**PASSAGE PROVIDED:**

Purpose of the Study:

  • To develop a high-precision insulator defect detection algorithm (RDA-YOLO) addressing limitations of current YOLO models.
  • To improve the detection of small insulator defects against complex backgrounds in smart grids.
  • To enhance the robustness of defect detection algorithms for various environmental conditions.

Main Methods:

  • Building upon the YOLOv8 algorithm, RDA-YOLO incorporates a reverse large-selection kernel module for enhanced feature extraction.
  • A Dynamic Head with a unified attention mechanism is employed to improve classification and localization features.
  • A distribution-aware Wise-IoU metric models bounding boxes as Gaussian distributions to boost small target detection.

Main Results:

  • RDA-YOLO achieved 91.6% precision and 91.4% mAP0.5 on a proprietary dataset.

**RECORD EXTRACTS:**

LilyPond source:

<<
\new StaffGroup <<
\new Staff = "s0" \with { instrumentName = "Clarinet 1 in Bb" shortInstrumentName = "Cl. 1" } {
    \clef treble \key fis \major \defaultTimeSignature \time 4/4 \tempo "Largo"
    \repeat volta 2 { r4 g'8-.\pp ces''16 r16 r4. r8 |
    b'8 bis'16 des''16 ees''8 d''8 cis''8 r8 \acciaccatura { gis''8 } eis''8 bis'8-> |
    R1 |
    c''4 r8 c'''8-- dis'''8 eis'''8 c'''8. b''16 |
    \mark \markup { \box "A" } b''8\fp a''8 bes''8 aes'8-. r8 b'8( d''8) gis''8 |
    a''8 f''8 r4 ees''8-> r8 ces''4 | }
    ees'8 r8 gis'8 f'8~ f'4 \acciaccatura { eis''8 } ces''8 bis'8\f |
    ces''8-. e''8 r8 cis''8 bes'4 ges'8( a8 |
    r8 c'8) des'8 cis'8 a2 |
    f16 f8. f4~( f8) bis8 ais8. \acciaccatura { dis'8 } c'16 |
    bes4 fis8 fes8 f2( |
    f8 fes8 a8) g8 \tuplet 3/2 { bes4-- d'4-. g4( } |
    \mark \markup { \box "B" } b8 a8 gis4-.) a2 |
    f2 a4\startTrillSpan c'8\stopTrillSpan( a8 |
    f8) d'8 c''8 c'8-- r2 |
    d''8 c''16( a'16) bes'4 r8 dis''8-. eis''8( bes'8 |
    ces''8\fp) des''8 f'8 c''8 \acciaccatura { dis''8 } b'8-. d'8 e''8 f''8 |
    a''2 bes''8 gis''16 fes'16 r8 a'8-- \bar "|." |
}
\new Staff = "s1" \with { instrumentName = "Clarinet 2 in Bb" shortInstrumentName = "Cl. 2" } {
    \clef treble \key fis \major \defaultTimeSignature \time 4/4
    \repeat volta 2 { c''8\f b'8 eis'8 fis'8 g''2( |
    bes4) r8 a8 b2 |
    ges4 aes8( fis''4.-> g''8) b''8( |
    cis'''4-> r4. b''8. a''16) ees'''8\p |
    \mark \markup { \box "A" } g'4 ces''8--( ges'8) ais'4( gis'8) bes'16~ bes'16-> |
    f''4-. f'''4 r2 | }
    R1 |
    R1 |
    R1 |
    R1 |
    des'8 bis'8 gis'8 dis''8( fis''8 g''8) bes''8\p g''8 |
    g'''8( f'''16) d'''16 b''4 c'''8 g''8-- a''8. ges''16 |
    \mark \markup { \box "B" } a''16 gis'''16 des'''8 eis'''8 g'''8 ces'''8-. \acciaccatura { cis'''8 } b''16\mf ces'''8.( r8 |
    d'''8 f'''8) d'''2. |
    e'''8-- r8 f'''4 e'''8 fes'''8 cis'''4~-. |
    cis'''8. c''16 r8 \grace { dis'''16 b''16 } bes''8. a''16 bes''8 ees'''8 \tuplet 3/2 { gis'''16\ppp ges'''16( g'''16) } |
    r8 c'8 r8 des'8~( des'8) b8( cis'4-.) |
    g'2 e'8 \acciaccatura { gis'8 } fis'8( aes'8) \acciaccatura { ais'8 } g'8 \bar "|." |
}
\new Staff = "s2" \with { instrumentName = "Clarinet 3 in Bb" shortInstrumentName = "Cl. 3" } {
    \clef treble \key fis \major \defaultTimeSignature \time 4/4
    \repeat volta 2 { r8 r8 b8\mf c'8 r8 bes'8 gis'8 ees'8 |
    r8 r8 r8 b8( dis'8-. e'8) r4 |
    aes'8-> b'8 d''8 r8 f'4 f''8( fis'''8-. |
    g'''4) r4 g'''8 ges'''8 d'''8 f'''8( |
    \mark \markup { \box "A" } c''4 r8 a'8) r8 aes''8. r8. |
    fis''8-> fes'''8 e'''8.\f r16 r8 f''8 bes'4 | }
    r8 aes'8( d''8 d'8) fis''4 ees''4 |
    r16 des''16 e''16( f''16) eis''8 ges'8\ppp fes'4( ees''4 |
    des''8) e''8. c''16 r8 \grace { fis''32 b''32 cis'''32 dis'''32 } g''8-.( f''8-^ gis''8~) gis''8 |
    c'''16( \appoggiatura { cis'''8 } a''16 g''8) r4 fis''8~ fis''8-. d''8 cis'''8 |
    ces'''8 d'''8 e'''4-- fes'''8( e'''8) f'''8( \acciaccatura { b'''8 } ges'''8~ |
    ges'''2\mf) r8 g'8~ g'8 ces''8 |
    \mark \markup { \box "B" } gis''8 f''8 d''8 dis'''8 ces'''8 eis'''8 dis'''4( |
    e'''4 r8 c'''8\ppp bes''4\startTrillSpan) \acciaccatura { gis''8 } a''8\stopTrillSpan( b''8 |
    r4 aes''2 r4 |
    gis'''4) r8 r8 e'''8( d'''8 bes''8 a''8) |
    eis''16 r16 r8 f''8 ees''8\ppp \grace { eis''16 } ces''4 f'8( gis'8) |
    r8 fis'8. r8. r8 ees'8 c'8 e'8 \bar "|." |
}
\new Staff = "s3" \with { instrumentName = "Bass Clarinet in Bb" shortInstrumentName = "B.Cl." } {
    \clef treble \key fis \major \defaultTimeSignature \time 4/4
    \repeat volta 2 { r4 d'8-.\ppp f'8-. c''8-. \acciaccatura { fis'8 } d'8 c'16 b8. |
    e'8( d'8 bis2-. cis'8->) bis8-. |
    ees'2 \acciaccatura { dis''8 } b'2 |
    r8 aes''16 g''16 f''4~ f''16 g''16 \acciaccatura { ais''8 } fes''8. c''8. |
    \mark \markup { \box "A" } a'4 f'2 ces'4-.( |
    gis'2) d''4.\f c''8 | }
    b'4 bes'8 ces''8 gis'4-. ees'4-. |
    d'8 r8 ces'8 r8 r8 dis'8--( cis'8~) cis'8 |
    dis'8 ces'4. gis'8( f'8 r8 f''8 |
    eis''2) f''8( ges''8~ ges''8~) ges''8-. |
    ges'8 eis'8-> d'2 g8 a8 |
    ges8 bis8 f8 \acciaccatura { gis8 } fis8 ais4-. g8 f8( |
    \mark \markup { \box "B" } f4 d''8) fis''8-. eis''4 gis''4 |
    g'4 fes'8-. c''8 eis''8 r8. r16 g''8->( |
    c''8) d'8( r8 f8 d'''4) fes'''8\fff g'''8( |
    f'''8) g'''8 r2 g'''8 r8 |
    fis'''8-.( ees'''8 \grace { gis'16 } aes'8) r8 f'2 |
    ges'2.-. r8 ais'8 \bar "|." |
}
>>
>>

**INSTRUCTIONS:**
**a.** Which algorithm does RDA-YOLO build upon, according to the insulator defect detection summary?
**b.** Please repeat the insulator defect detection summary from the words "Purpose of the" through "various environmental conditions.".
**c.** Go on with the insulator defect detection summary from where it stops.

**ANSWERS PROVIDED:**
**a.** YOLOv8

**b.**
Purpose of the Study:

  • To develop a high-precision insulator defect detection algorithm (RDA-YOLO) addressing limitations of current YOLO models.
  • To improve the detection of small insulator defects against complex backgrounds in smart grids.
  • To enhance the robustness of defect detection algorithms for various environmental conditions.

**c.**
  • The algorithm demonstrates superior performance compared to other state-of-the-art methods with minimal computational overhead increase.
  • Extensive robustness experiments confirmed significantly enhanced performance compared to baseline models.

Conclusions:

  • RDA-YOLO offers a high-precision solution for insulator defect detection in smart grids, particularly for small defects and challenging conditions.
  • The proposed algorithm enhances feature extraction, classification, and localization capabilities.
  • RDA-YOLO demonstrates improved robustness, making it suitable for real-world applications including extreme weather scenarios.